=== Begin Enclosure ===
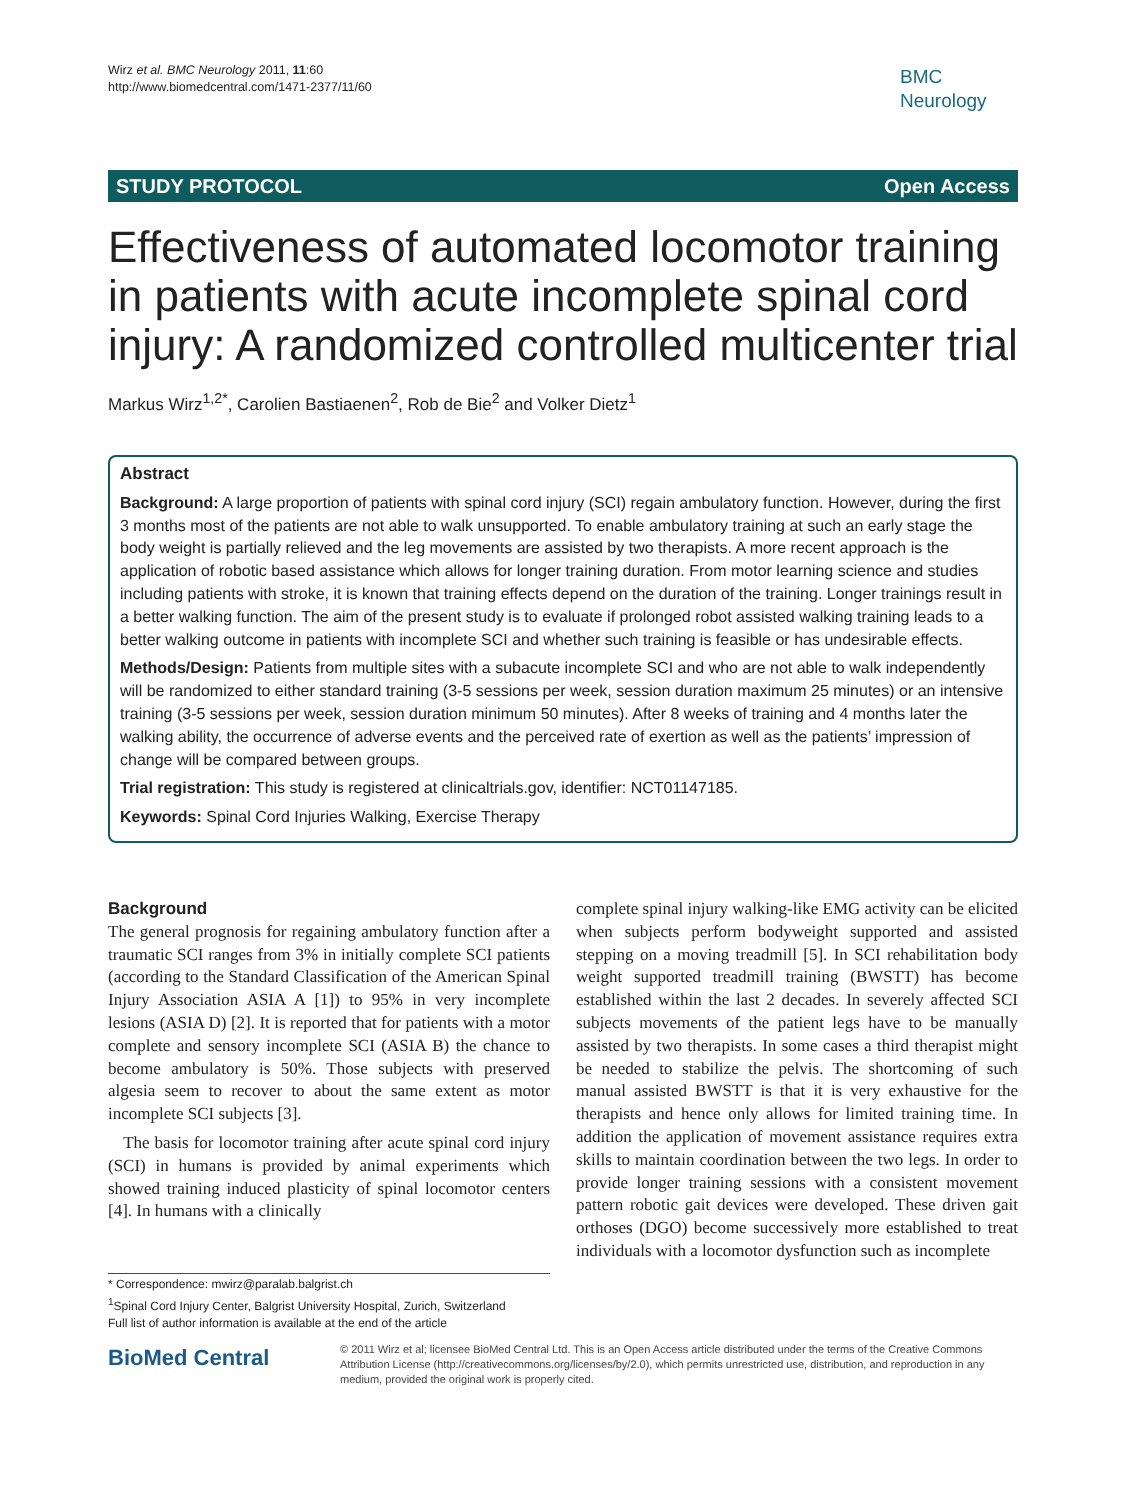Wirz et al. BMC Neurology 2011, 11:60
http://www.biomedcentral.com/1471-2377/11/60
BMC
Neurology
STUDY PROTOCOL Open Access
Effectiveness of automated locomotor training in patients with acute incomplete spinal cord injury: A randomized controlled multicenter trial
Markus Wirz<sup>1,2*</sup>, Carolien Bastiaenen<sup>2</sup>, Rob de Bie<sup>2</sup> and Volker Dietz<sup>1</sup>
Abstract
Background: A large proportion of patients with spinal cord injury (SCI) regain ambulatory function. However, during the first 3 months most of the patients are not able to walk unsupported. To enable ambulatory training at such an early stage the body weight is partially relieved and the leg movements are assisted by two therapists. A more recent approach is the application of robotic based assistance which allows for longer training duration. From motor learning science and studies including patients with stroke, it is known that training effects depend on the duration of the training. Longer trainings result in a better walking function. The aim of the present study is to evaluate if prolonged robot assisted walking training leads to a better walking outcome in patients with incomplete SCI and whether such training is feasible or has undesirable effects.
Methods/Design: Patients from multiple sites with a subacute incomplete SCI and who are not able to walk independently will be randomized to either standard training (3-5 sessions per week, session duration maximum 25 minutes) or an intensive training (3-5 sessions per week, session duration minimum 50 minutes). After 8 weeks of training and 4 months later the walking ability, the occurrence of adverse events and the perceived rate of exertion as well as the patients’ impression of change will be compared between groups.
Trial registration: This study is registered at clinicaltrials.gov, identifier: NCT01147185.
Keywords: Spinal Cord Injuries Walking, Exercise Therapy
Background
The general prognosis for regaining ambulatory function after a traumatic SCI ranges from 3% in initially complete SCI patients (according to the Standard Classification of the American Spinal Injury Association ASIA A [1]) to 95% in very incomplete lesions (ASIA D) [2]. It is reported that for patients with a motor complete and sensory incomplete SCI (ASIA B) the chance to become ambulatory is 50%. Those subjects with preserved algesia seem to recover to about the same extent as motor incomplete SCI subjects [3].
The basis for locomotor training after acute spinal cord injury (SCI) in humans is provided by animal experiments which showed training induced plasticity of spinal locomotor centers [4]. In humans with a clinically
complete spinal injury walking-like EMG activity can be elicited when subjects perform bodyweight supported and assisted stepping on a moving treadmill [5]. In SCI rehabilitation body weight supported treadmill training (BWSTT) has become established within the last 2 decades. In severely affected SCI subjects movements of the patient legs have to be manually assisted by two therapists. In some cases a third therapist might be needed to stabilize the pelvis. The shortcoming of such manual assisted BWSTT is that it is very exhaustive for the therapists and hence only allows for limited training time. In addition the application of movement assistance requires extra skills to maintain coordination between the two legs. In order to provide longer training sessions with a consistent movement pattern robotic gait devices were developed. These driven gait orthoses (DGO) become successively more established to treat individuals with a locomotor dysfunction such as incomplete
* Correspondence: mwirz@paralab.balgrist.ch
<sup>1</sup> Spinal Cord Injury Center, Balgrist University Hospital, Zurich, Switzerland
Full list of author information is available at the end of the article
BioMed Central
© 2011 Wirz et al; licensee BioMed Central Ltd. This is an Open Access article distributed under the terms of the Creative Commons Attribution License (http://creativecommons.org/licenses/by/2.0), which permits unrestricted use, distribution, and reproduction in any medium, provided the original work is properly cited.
=== End Enclosure ===
Once the line with "<sup>1</sup> Spinal Cord" has been found in the records above, retype it and every line after it exactly, and include nothing else.

--- EXERCISE RESPONSE ---
<sup>1</sup> Spinal Cord Injury Center, Balgrist University Hospital, Zurich, Switzerland
Full list of author information is available at the end of the article
BioMed Central
© 2011 Wirz et al; licensee BioMed Central Ltd. This is an Open Access article distributed under the terms of the Creative Commons Attribution License (http://creativecommons.org/licenses/by/2.0), which permits unrestricted use, distribution, and reproduction in any medium, provided the original work is properly cited.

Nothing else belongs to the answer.